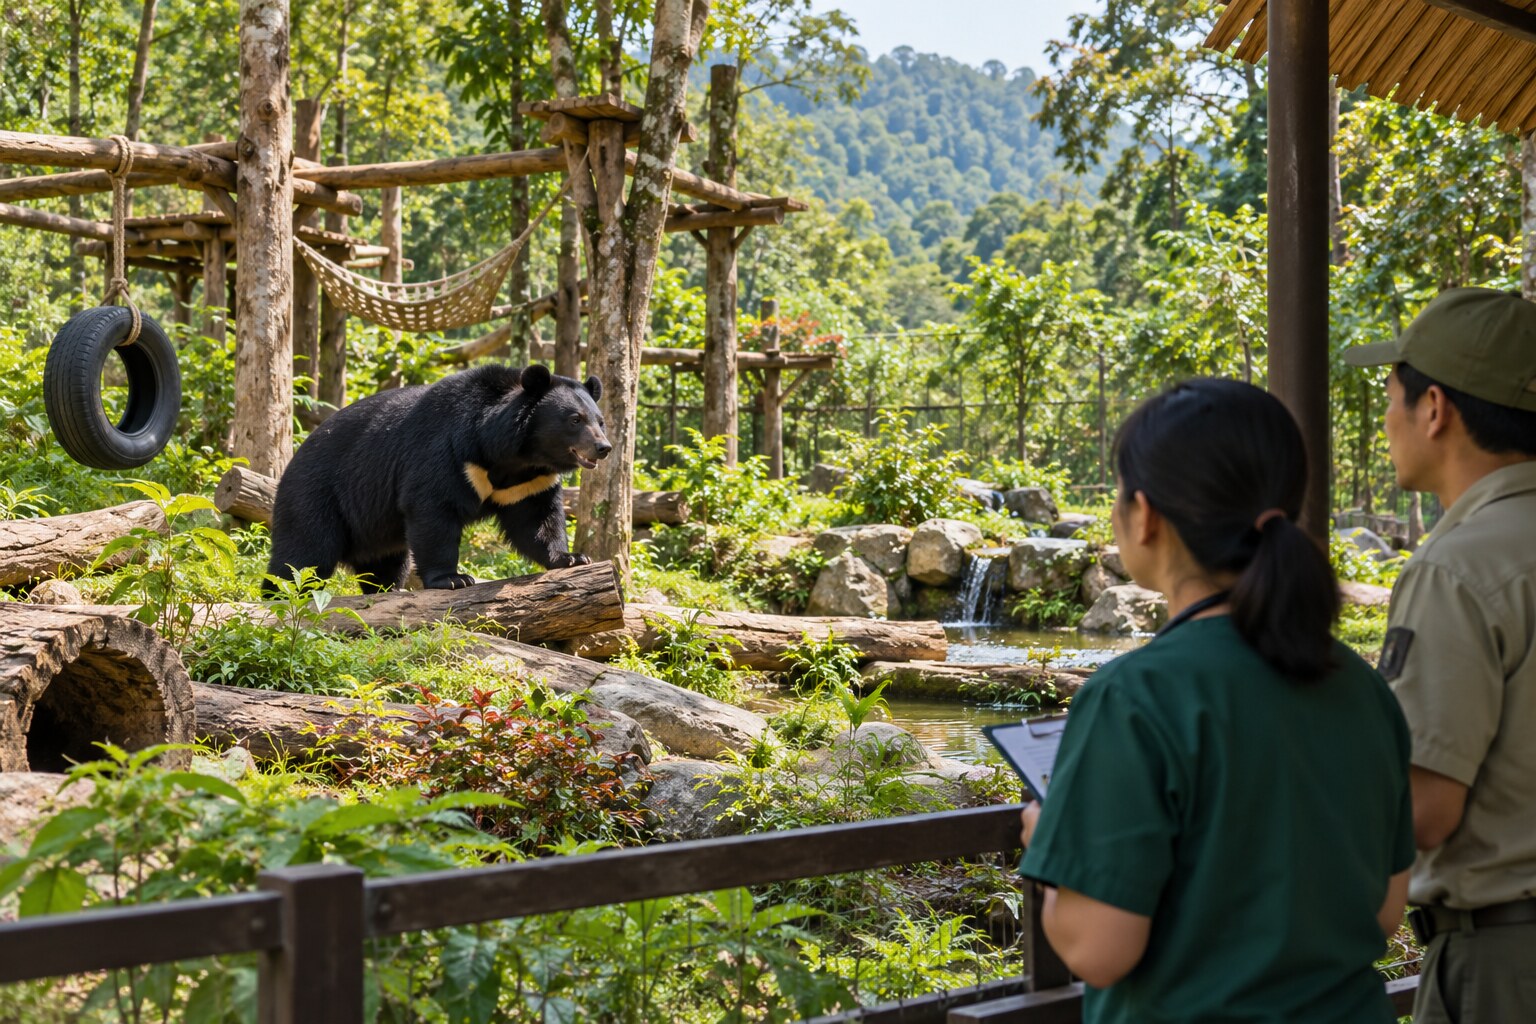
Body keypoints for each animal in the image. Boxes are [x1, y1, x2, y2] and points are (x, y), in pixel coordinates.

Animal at [265, 362, 611, 593]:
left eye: (601, 421)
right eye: (575, 419)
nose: (603, 448)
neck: (517, 456)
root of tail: (292, 460)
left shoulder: (527, 483)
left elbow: (537, 520)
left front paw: (572, 557)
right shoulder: (449, 454)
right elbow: (433, 510)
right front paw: (453, 578)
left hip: (372, 529)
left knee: (385, 564)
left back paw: (388, 590)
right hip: (316, 495)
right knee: (304, 555)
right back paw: (280, 594)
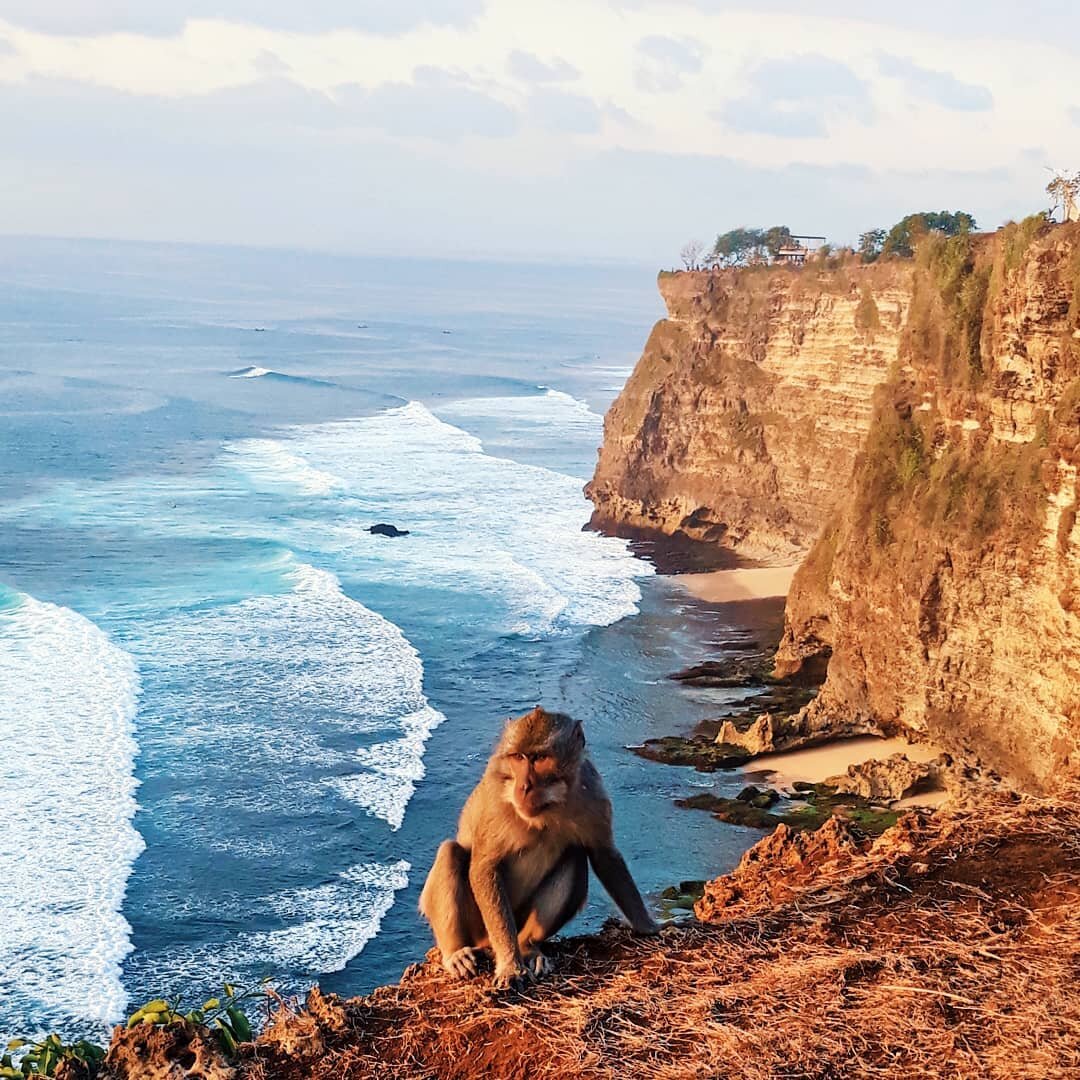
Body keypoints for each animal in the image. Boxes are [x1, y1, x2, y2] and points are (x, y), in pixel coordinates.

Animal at [419, 704, 656, 989]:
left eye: (540, 758)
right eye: (519, 757)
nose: (524, 786)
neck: (549, 808)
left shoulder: (592, 791)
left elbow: (603, 855)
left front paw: (648, 926)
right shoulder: (496, 800)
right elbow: (485, 867)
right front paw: (510, 966)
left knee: (575, 854)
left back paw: (528, 946)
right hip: (480, 929)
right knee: (451, 852)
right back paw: (457, 951)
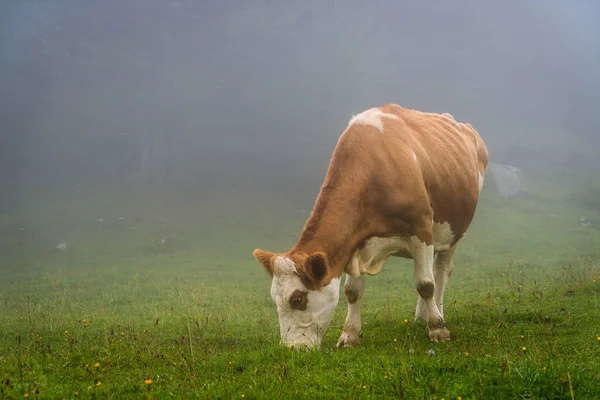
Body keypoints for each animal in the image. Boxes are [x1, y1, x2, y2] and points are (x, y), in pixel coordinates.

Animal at [253, 103, 488, 350]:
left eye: (297, 299)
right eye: (274, 299)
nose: (291, 348)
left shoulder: (421, 228)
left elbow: (425, 284)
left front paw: (438, 329)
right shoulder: (353, 241)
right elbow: (352, 291)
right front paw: (349, 335)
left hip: (454, 231)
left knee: (441, 271)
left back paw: (437, 313)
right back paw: (421, 315)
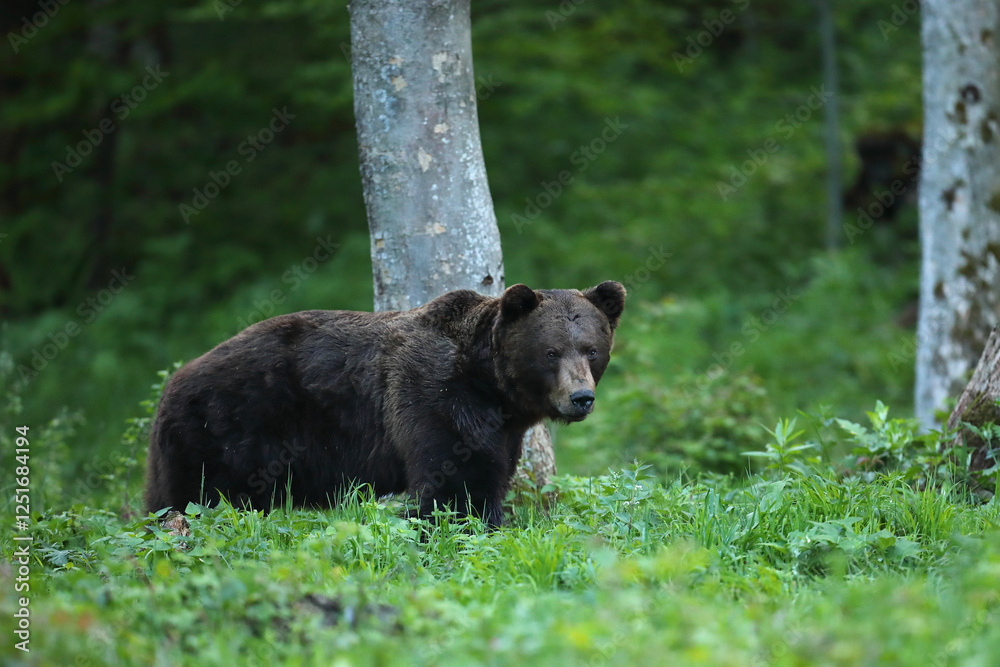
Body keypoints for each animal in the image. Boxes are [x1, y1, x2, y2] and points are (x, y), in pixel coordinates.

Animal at [144, 280, 625, 527]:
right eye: (551, 352)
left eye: (591, 350)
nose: (580, 397)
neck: (490, 385)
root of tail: (172, 383)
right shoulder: (435, 396)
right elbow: (455, 485)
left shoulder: (501, 429)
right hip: (225, 430)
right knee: (192, 499)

■ ■ ■ ■ ■ ■ ■

**WHAT YOU NEED TO DO**
The pictures in the entries above should be left out; all else must be copied exactly.

**EXERCISE RESPONSE**
Body keypoints for each animal in the image. Boxes are [x1, y1, x2, y2] and points are (x, y), in pixel coordinates.

Animal at [265, 362, 611, 593]:
left eye: (601, 421)
right eye: (575, 419)
nose: (603, 448)
neck: (517, 456)
root of tail: (292, 460)
left shoulder: (527, 483)
left elbow: (537, 520)
left front paw: (572, 557)
right shoulder: (449, 454)
right elbow: (433, 510)
right front paw: (453, 578)
left hip: (372, 529)
left knee: (385, 564)
left back paw: (388, 590)
right hip: (316, 495)
right knee: (304, 555)
right back paw: (280, 594)
Body keypoints for each animal in the image. Boxes are [x1, y1, x2, y2] and points are (x, y), in pixel coordinates.

Animal at [419, 704, 656, 989]:
left eye: (540, 758)
right eye: (519, 757)
nose: (524, 786)
neck: (549, 808)
left shoulder: (592, 791)
left elbow: (603, 855)
left front paw: (648, 926)
right shoulder: (496, 800)
right elbow: (485, 867)
right front paw: (510, 966)
left knee: (575, 854)
left back paw: (528, 946)
right hip: (480, 929)
right knee: (451, 852)
right back paw: (457, 951)
Body keypoints for each animal in the image. Boxes are [x1, y1, x2, y2] and points are (x, y), in pixel coordinates.

Animal at [253, 103, 488, 350]:
left eye: (297, 299)
right eye: (274, 299)
nose: (291, 348)
left shoulder: (421, 228)
left elbow: (425, 284)
left front paw: (438, 329)
right shoulder: (353, 241)
right elbow: (352, 291)
right front paw: (349, 335)
left hip: (454, 231)
left knee: (441, 271)
left back paw: (437, 313)
right back paw: (421, 315)
Body keypoints for each animal in the image. Boxes are [x1, y1, x2, y2] and points are (x, y), in pixel coordinates.

Animal at [144, 280, 625, 527]:
right eye: (551, 352)
left eye: (591, 350)
nose: (580, 397)
neck: (490, 385)
root of tail: (172, 383)
right shoulder: (435, 396)
right elbow: (455, 485)
left shoulder: (501, 429)
right hip: (225, 430)
right knee: (192, 499)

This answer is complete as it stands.